Now available from GMT Games is the aerial wargame Skies Above Britain. The solitaire game tackles The Battle of Britain during WWII. Patrols take around 30 minutes or more and the game carries an MSRP of $99.00.
About the game:
Skies Above Britain is a solitaire game depicting a Royal Air Force squadron of Hurricanes or Spitfires waging a desperate effort to disrupt and destroy German daylight bombing raids over southeast England in the summer of 1940. The player’s individual aircraft—each represented by a stickered block—must locate the incoming raid, intercept it, and evade or defeat swarms of escorting German fighters that usually outnumber you and whose pilots have superior experience and tactics. The game simulates the dogfighting and fighter-vs.-bomber action at an individual aircraft level using a card-assisted system that simulates key tactical decision-making without losing the feel of fast-paced aerial combat.
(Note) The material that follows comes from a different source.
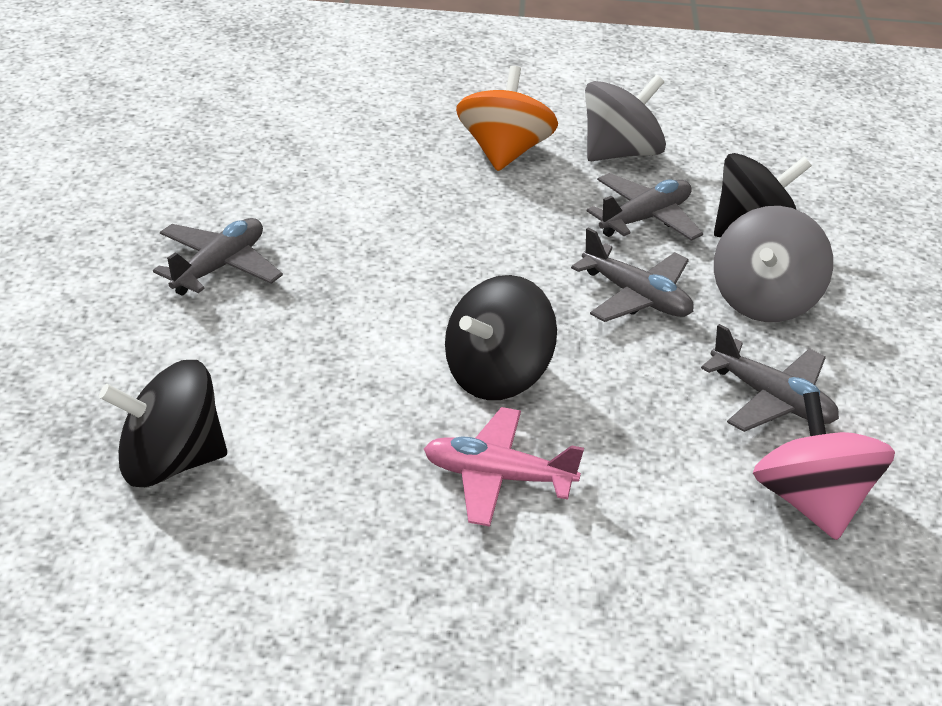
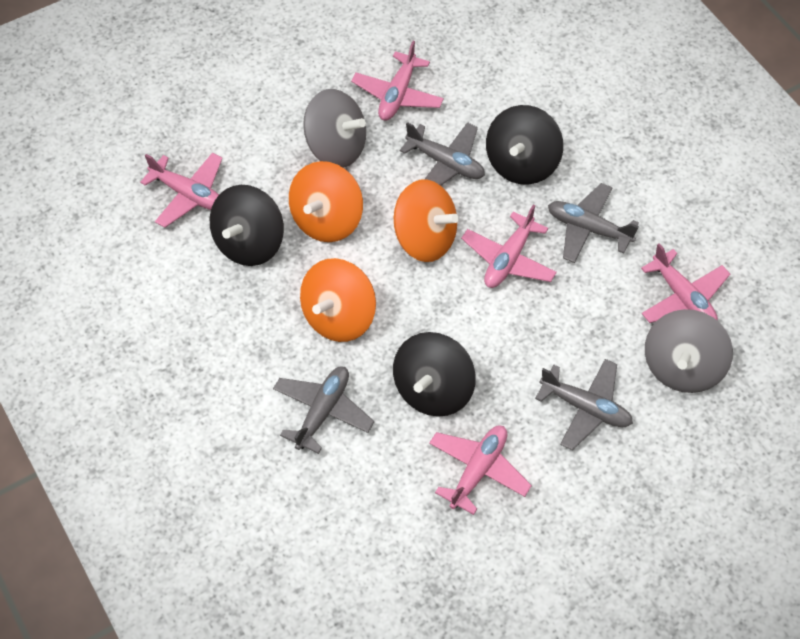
orange spinning top: [456,66,558,171] = 1 -> [289,161,363,242] [300,258,376,342] [394,180,459,262] = 3
pink plane: [424,407,584,527] = 1 -> [140,153,222,228] [351,41,444,121] [429,425,532,515] [461,205,557,288] [641,243,730,323] = 5
pink spinning top: [753,392,895,540] = 1 -> none = 0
A player can fly scenarios representing an individual patrol or use the patrol generator to create an endless variety of realistic individual patrols, multi-patrol campaigns, or larger campaigns covering the entire Battle of Britain. Each patrol will take a half hour or more to play, while a campaign can last anywhere between 6 and 28 patrols.
Full campaigns follow the chronology of “phases,” each representing a distinct period of the Battle of Britain and comprising a number of patrols that your squadron flies: Channel War, The Hardest Days, Peak Phase, and Late Phase. The patrol generator offers you the flexibility to play a shorter, single-phase campaign (6 to 8 patrols) or play two or more phases in order to make a longer campaign (12 to 28 patrols). A campaign will challenge you to keep your squadron intact while making an impact on the relentless wave of bomber formations roaring in from the English Channel. Each phase has its own post-patrol Random Events Table, featuring occurrences characteristic of that time period. The operating tempo of your squadron and the strain on your men will vary as the table tells you when you will have to scramble again—two days from now, tomorrow … or perhaps immediately, with barely any time to rearm and refuel.